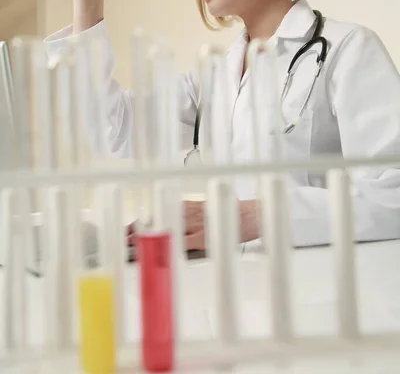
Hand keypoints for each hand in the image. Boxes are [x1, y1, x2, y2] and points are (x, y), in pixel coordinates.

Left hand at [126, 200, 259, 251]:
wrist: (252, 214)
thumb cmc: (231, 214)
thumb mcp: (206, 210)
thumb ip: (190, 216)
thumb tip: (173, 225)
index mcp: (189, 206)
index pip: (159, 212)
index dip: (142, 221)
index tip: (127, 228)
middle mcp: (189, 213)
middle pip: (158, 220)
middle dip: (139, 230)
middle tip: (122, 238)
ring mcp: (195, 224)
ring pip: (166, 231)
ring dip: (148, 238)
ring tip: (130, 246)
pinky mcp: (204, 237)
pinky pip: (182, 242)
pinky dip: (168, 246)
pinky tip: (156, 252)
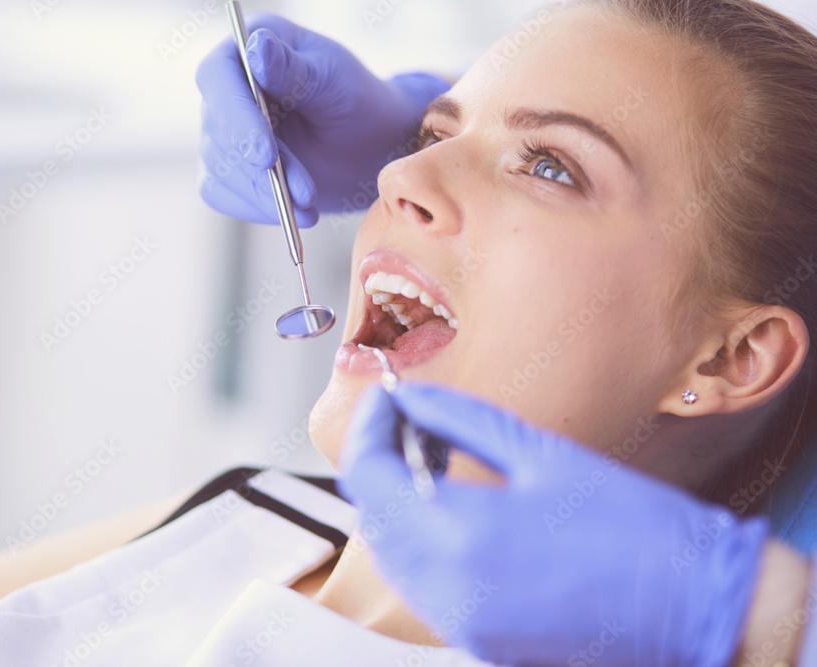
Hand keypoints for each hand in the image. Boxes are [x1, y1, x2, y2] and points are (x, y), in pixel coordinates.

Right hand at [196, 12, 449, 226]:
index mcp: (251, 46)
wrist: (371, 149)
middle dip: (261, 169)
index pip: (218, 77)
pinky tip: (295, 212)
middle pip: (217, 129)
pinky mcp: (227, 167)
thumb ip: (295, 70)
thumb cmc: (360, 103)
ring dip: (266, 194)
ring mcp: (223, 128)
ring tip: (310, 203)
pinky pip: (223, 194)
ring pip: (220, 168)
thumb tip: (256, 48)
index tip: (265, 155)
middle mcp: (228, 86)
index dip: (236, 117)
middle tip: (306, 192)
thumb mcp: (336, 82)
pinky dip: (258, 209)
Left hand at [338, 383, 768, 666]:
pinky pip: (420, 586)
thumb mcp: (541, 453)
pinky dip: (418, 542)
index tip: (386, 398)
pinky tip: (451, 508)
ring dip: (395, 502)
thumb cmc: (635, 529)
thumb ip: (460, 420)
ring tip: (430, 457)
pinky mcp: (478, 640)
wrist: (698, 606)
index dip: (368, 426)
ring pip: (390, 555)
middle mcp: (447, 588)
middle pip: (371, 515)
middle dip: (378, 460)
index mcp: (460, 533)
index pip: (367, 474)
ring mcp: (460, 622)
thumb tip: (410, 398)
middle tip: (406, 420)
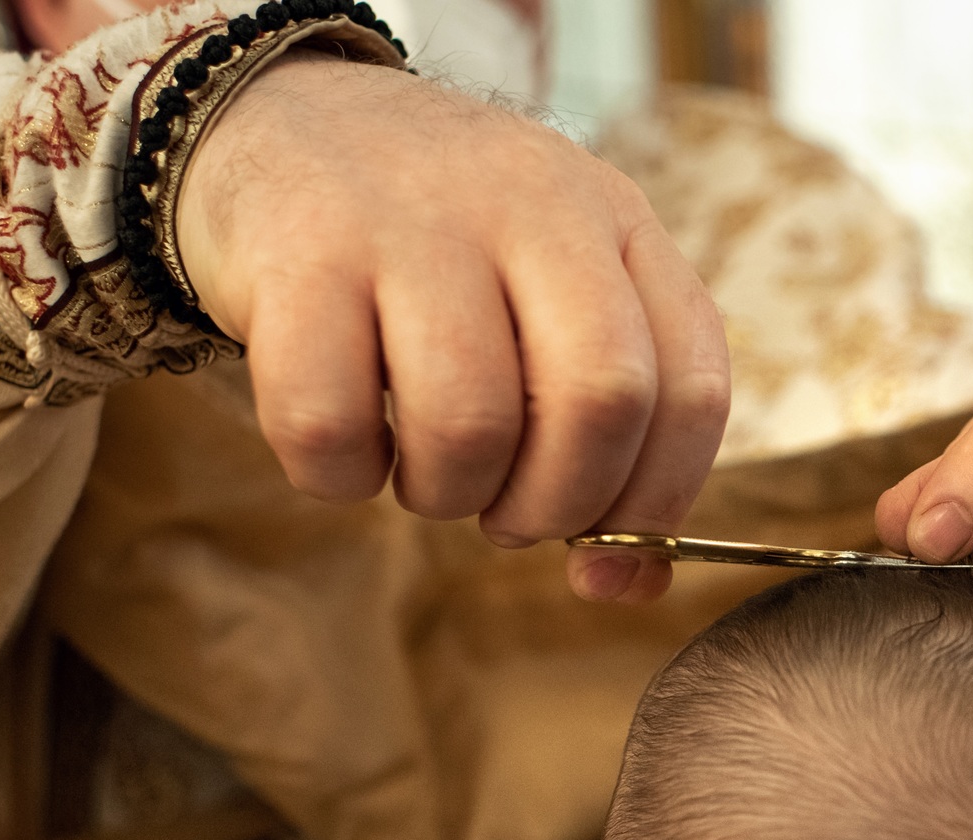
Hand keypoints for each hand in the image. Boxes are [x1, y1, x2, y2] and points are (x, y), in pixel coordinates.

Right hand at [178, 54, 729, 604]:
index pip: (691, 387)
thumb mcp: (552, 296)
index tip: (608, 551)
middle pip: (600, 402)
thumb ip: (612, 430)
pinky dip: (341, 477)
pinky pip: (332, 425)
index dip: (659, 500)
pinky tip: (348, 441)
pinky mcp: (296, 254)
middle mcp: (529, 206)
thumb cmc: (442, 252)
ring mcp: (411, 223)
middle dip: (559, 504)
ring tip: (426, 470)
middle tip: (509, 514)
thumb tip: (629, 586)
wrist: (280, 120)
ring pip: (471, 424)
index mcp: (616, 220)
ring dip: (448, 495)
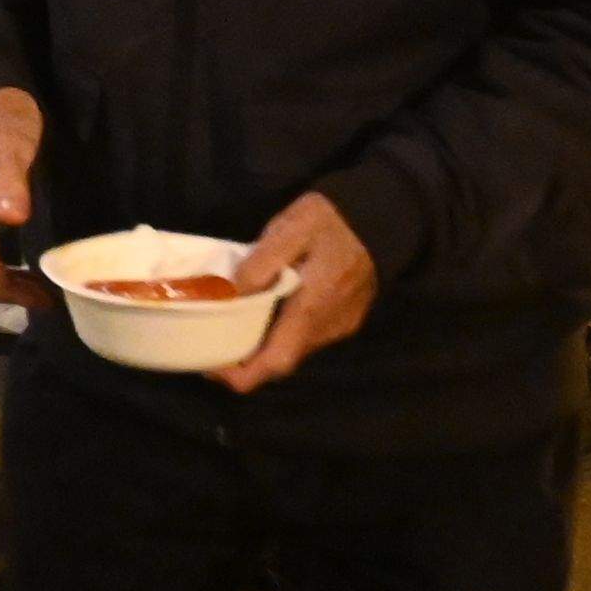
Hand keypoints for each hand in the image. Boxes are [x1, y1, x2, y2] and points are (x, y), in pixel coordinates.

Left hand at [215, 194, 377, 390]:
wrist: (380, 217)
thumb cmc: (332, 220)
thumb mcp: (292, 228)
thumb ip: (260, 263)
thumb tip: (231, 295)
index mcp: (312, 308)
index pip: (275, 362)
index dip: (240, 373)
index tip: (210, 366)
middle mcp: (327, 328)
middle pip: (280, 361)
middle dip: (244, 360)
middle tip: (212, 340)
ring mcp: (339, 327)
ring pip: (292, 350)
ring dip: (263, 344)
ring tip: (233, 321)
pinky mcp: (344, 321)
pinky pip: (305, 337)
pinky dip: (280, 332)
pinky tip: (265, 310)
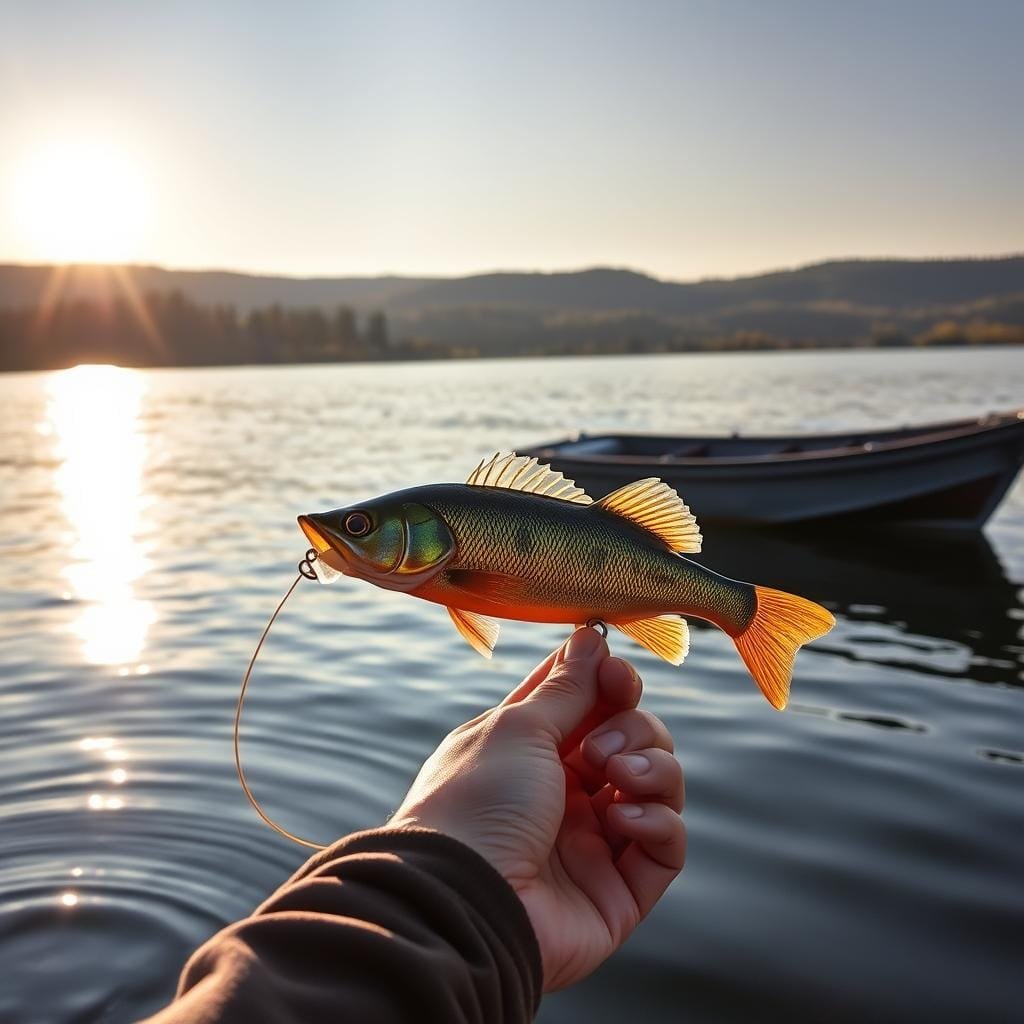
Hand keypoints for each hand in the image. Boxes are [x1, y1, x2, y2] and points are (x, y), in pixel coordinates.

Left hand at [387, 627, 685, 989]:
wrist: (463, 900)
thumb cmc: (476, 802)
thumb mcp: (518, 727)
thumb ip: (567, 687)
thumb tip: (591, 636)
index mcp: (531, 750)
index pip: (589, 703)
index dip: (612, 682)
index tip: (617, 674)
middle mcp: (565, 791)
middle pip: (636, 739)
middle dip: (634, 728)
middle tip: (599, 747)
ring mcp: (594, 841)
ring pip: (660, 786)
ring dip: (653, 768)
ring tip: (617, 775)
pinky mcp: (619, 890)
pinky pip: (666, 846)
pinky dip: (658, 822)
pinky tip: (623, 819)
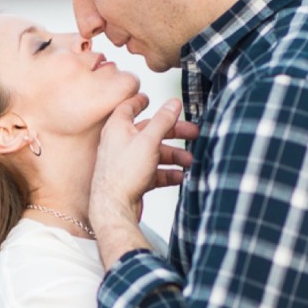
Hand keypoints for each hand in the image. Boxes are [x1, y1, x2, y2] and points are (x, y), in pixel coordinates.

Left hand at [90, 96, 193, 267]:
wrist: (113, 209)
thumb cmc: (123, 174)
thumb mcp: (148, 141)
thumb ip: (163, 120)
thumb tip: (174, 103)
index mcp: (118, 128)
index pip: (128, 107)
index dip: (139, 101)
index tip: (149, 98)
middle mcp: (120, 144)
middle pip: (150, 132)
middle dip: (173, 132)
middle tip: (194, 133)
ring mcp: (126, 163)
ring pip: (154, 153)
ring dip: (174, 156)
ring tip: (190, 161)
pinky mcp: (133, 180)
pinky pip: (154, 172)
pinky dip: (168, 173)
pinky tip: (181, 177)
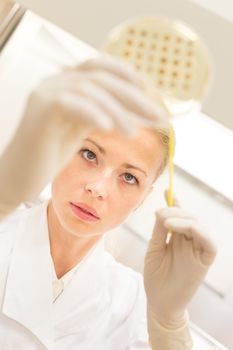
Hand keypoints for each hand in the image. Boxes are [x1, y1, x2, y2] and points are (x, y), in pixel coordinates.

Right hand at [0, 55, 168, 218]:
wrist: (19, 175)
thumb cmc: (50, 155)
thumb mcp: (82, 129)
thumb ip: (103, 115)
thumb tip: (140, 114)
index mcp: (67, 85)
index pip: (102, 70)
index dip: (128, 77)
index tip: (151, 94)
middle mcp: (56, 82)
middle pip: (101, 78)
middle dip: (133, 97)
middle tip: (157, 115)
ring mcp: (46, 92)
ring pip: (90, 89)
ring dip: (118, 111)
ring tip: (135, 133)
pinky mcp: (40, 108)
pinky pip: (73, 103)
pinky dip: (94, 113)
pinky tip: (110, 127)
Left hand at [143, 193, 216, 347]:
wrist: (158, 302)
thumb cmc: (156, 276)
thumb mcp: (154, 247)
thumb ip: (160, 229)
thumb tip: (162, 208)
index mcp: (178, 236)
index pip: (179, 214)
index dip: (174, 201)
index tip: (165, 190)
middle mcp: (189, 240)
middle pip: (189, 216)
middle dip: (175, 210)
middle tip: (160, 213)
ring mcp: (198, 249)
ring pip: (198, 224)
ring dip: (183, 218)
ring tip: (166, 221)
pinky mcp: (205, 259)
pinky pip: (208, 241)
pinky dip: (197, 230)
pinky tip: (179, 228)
· · · · · · ·
[Exercise brief]
Set down all of the entries exactly as they appear, but keep the images out.

[Result of this task]
Hand keypoints for each hand in the image. Boxes are [x1, y1, x2, y2] and points are (x, y), in pixel coordinates.

Left hand at [126, 200, 259, 251]:
wrist: (252, 214)
thumb cmc: (231, 214)
thumb mcp: (206, 210)
thumb ip: (190, 216)
thumb tip: (173, 225)
index mcp: (189, 206)
index pip: (159, 212)
index dip: (142, 221)
index tip: (127, 228)
middle mcp: (189, 213)
middle pip: (158, 220)
middle dip: (139, 230)
middle tip: (122, 238)
ring mcp: (195, 224)
ring pip: (166, 231)
ring dip: (148, 238)
ring tip: (130, 246)
pinky mcp: (204, 237)
pinky pip: (182, 242)
pinky dip: (168, 246)
pinky tip: (156, 252)
Hand keypoints for each hand in the image. Boxes are [x1, y1, x2, y2] and points are (x, y), in pixel coordinates.

Right hand at [196, 12, 449, 226]:
index mcp: (251, 46)
wrist: (371, 149)
middle dip: (261, 169)
index pip: (218, 77)
pinky tip: (295, 212)
middle pip: (217, 129)
pinky mcp: (227, 167)
thumb ip: (295, 70)
thumb cmc: (360, 103)
ring dip: (266, 194)
ring mcp: (223, 128)
ring tip: (310, 203)
pinky pip: (223, 194)
ring pip: (220, 168)
thumb tip: (256, 48)
index tip: (265, 155)
middle mcp: (228, 86)
index dip: (236, 117)
middle tip: (306, 192)
thumb mcp: (336, 82)
pinky dip: (258, 209)
Left hand at [338, 383, 768, 666]:
pinky pip: (420, 586)
thumb mcp: (541, 453)
pinky dip: (418, 542)
index tip: (386, 398)
pinky tip: (451, 508)
ring dip: (395, 502)
thumb cmc: (635, 529)
thumb ip: (460, 420)
ring tip: (430, 457)
pinky mcp: (478, 640)
wrist: (698, 606)
index dip: (368, 426)
ring pip: (390, 555)
middle mcp: (447, 588)
middle pip: (371, 515)
middle dip: (378, 460)
index mcp: (460, 533)
index pip: (367, 474)
ring mcp: (460, 622)
thumb tip: (410, 398)
middle tip: (406, 420)
Hand keypoints for each hand in the image. Boxes are [x1, y1, x2, y2] and points are (x, y), in pixel coordinates.

Right hand at [178, 54, 729, 604]:
index pip: (691, 387)
thumb mcp: (552, 296)
index tip: (608, 551)
middle pip: (600, 402)
thumb ip: (612, 430)
pinky dip: (341, 477)
pinky pip: (332, 425)
index dip: (659, 500)
pinky tip: (348, 441)
pinky mcp: (296, 254)
middle mcp: (529, 206)
thumb cmc: (442, 252)
ring mcp: (411, 223)
middle dip: (559, 504)
ring tip: (426, 470)
middle tip: (509, 514)
thumb tip: (629, 586)
wrist: (280, 120)
ring pip: (471, 424)
index mcp: (616, 220)
ring dip: (448, 495)
Hand keypoints for each hand in the image. Boxes are [x1, y1, x2, y2] and points are (x, y), in pixel coordinates.

Left hand at [215, 194, 377, 390]:
wrist: (380, 217)
thumb cmc: (332, 220)
thumb mcp: (292, 228)
thumb ip: (260, 263)
thumb tip: (231, 295)
index mcp: (312, 308)
index pip: (275, 362)
index dip: (240, 373)
index tip: (210, 366)
middle mcp: (327, 328)
middle pip: (280, 361)
middle dip: (244, 360)
middle tip: (212, 340)
ring mcp: (339, 327)
ring pip: (292, 350)
ring dip: (263, 344)
ring tip: (233, 321)
pinky mcp: (344, 321)
pinky pip: (305, 337)
pinky dip: (280, 332)
pinky tip: (265, 310)
Hand keypoints for each hand in the image. Boxes are [x1, y1, x2, y2] and points are (x, y), in pixel coordinates.

Left hand at [387, 627, 685, 989]:
wrist: (463, 900)
thumb cmc: (476, 802)
thumb mcp: (518, 727)
thumb ip: (567, 687)
thumb tip: (591, 636)
index mcp: (531, 750)
index pip: (589, 703)
index dip: (612, 682)
index tip: (617, 674)
middle mcp: (565, 791)
middle pip: (636, 739)
middle dip: (634, 728)
middle tip: (599, 747)
ring mcp: (594, 841)
ring pip: (660, 786)
ring dip: (653, 768)
ring tip: (617, 775)
pinky mcp: (619, 890)
pinky pip: (666, 846)
pinky dip: (658, 822)
pinky tip: (623, 819)
Hand keypoints for each hand in the image. Boxes are [x1, y1, x2, y2] and points are (x, y), in pixel coordinates.

Left hand at [90, 96, 193, 267]:
wrist: (113, 209)
thumb cmc: (123, 174)
thumb mcp: (148, 141)
thumb ip: (163, 120)
thumb tip: (174, 103)
index mcp: (118, 128)
index pip: (128, 107)
index dip: (139, 101)
index tip: (149, 98)
middle mcp: (120, 144)
middle pip: (150, 132)
middle dip: (173, 132)
middle tip: (194, 133)
ring mcp: (126, 163)
ring pip: (154, 153)
ring dip: (174, 156)
ring tip: (190, 161)
pinky mcp: (133, 180)
pinky pip: (154, 172)
pinky dip: (168, 173)
pinky tip: (181, 177)
Hand keypoints for each hand in the image. Boxes are [x1, y1, x2, y2] and points are (x, y), in pixel coordinates.

Right hand at [0, 55, 168, 218]:
wrist: (19, 175)
thumb cmc: (50, 155)
thumb mcp: (82, 129)
thumb ip: (103, 115)
thumb tip: (140, 114)
index mcp: (67, 85)
index pip: (102, 70)
index dip: (128, 77)
index tip: (151, 94)
middle mcp: (56, 82)
middle pip: (101, 78)
middle dip: (133, 97)
middle tip: (157, 115)
ring mcp: (46, 92)
ring pip: (90, 89)
ring dip: (118, 111)
ring tip: (135, 133)
pinky mcp: (40, 108)
pinky pip: (73, 103)
pinky dip: (94, 113)
pinky tip: (110, 127)
Left hand at [143, 193, 216, 347]:
wrist: (158, 302)
thumb cmc: (156, 276)
thumb mcp: (154, 247)
thumb ip: (160, 229)
thumb tip: (162, 208)
index mcp: (178, 236)
index pip: (179, 214)
index dip: (174, 201)
index tip: (165, 190)
middle mcp: (189, 240)
middle pip: (189, 216)
middle dip: (175, 210)
middle tip: (160, 213)
ring mcp: (198, 249)
ring pip: (198, 224)
ring dip: (183, 218)
ring tip: (166, 221)
pinky mcp: (205, 259)
pinky pip: (208, 241)
pinky dip: (197, 230)
pinky tip: (179, 228)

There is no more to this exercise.